I recently finished a book about the philosophy of the Druids, the best one I've read so far, and this quote is about one of the ideas the Druids had that is in common with many other ancient religions and philosophies.
From Sir John Daniel's The Philosophy of Ancient Britain (1926):
"The Science of Correspondences is therefore the science by which we perceive principles operating in the spiritual world, and by which we trace those same principles in the order of their progression into their types in nature, and thus prove by strict analysis the truth of our perception. It unfolds the correspondence between things spiritual and natural, between every object in the spiritual world, between God and His Church, and between the spirit and the letter of His Word."

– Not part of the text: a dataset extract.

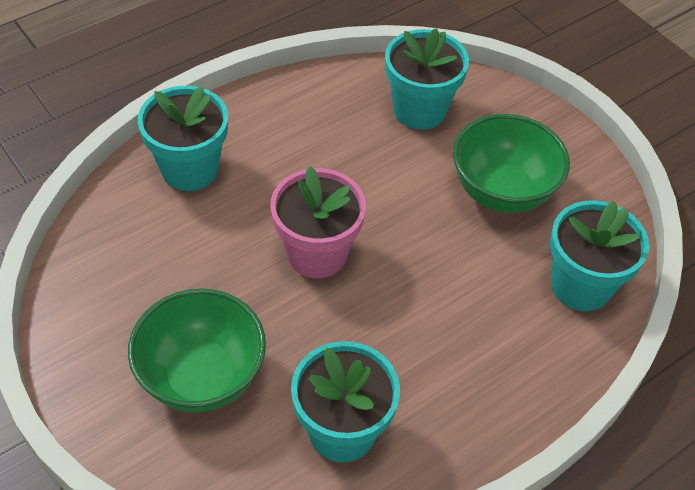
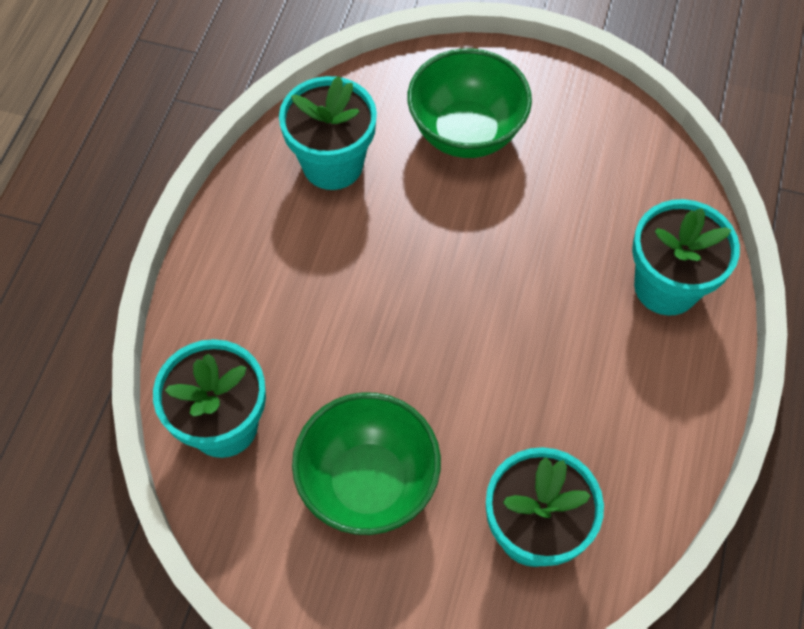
camera: 145 degrees right, 10 degrees up
(317, 254) = (478, 286): pink flower pot -> none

The Science of Correspondences (SOC, I'll call it for short), was first written about by Emanuel Swedenborg, though it was known to the ancients, such as the Druids, centuries before. The basic idea is that everything in the world, from plants to humans to stars and galaxies, corresponds to higher spiritual principles. This gives them their order, the laws by which they unfold. It's sort of the same idea as Plato's forms, the eternal, unchanging concepts that things in the physical world partake in, like a plant participating in the perfect form of "plantness", though it is never as perfect as the spiritual form.
Just about all of the Bible was written by means of correspondences, such as, as Swedenborg pointed out, the sacrifices, offerings, clothing, and all those little details about buildings and things that don't seem important, though convey a secret formula that can be read by people who understand the encoded SOC.

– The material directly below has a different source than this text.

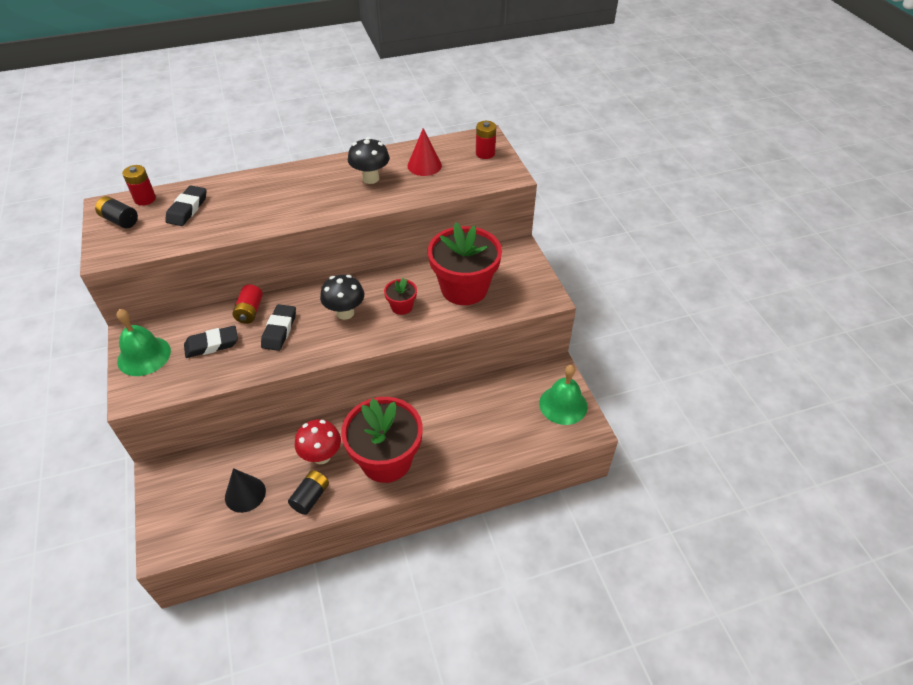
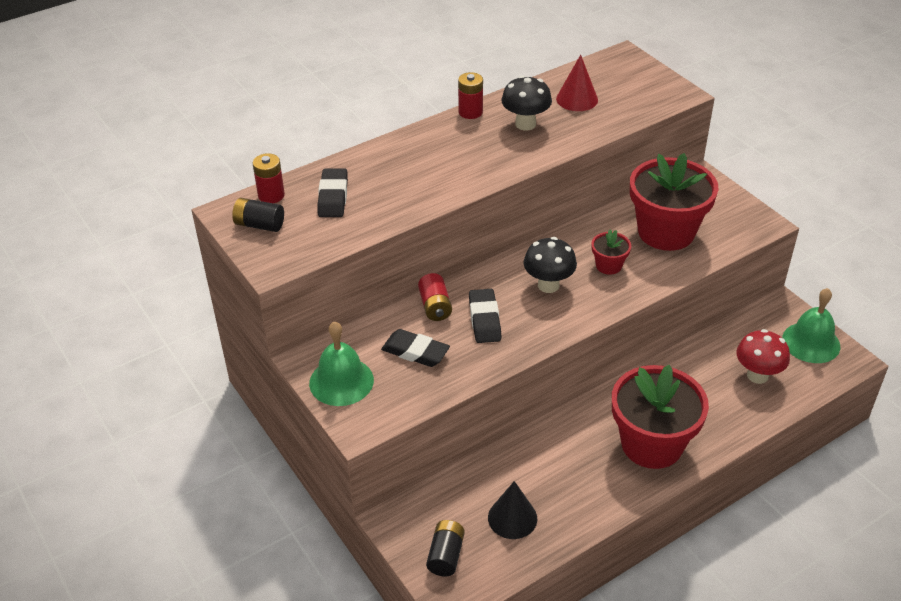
camera: 15 degrees left, 5 degrees down
(212, 345) = (415, 352): black eraser -> black eraser turned 60 degrees clockwise
(310, 497) = (590, 503): black battery -> black battery (446, 555)
(321, 456) = (575, 457): red mushroom -> red mushroom (757, 375)
(485, 153) = (636, 74): red battery -> red battery (470, 112)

The SOC can aide us in understanding the foundations of our scientific knowledge as well, as John Daniel points out, saying that the scientist, "having done his utmost...to reach a solution to the riddle of the universe...is faced with a hiatus he cannot bridge, an infinity he cannot fathom." This sounds similar to what is facing physics right now (even though this was written in the 1920s), with the attempts of particle physicists to probe deeper and deeper into the nature of matter and the structure of the universe. The SOC can aide us in understanding the uses of things and their cause and effect. This is not to put a divine purpose into every little thing in the world, but to see greater patterns in the evolution of the world and the universe at large. It is "the Science of Sciences", what I think is a more metaphysical kind of philosophy of science. It connects the workings of the world with more basic principles, and as John Daniel says, "as the natural world is one of the effects whose causes are in the spiritual world, and whose ends are in the Divine, it is impossible to understand the meaning of one link without having regard to the complete chain."

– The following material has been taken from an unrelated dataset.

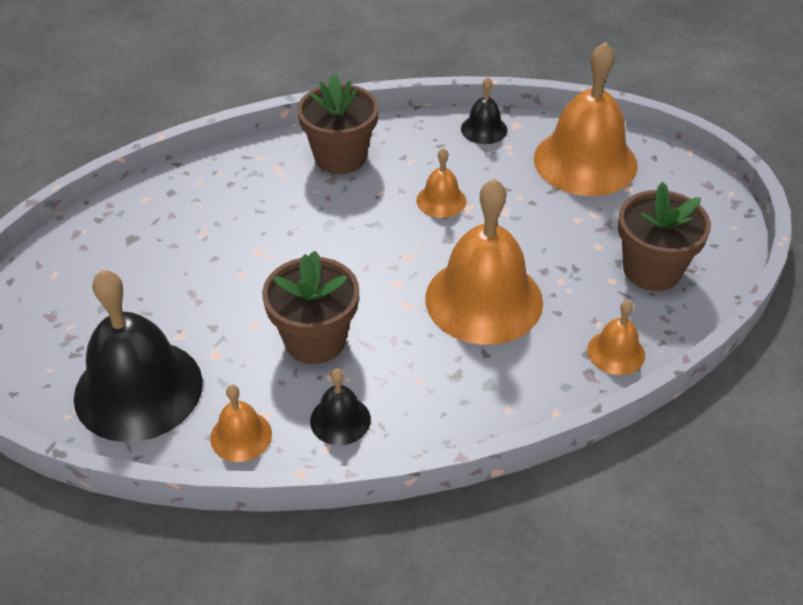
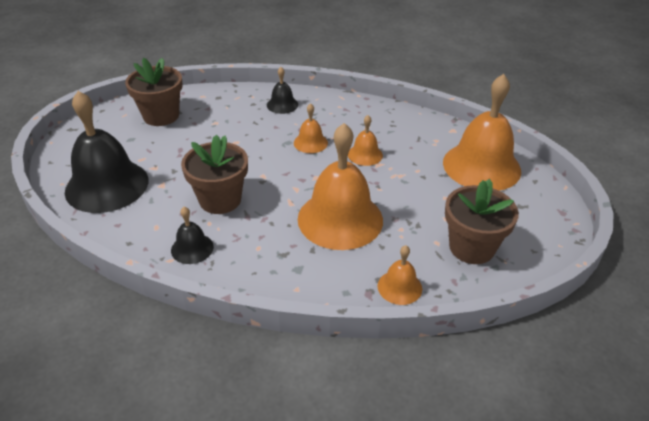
camera: 30 degrees right, 5 degrees down
(241, 436) = (132, 232): orange bell -> orange bell (310, 142)
(340, 157) = (326, 111): brown flower pot -> brown flower pot (161, 116)
(484, 129) = (429, 125): black bell -> black bell (282, 105)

I think it is important to have more philosophy in sciences, especially physics dealing with the very small and very large, and the SOC is certainly a way to do this. Whether it will be able to 'bridge our hiatus', I don't know, but by uniting the spiritual aspect of the world with the physical (a very Aizian idea, if you've read my novel Aizai the Forgotten), we can certainly gain a better understanding of the universe. Especially with physics theories about the multiverse, extra dimensions, the universe as being a mathematical structure, and other such things, what if what they were describing is a fuller spiritual world? This could correspond to philosophies such as Kabbalism or Neoplatonism. For example, in Neoplatonism, each level of existence, "hypostases", is a reflection (or dispersion would be more fitting) of the one above it, and so the lower worlds are a reflection of the higher, creating a link between them. And so we see the well-known phrase again: "As above, so below".
If our physical world is derived from a higher spiritual world, we will indeed reach a limit in our understanding of the physical universe as John Daniel pointed out, even if there are higher physical dimensions and other worlds, because the laws that govern our world derive from laws that encompass a higher level of reality. So we have to go a step above, and science, since it deals with understanding the physical world, can't get there without something else. Mathematics might well connect our world to others, and we can already see this with string theory, higher dimensions, and other such theories.
It seems like the ancients, with their SOC, knew something which we would do well to uncover if we actually want to understand the universe we live in, and to understand ourselves.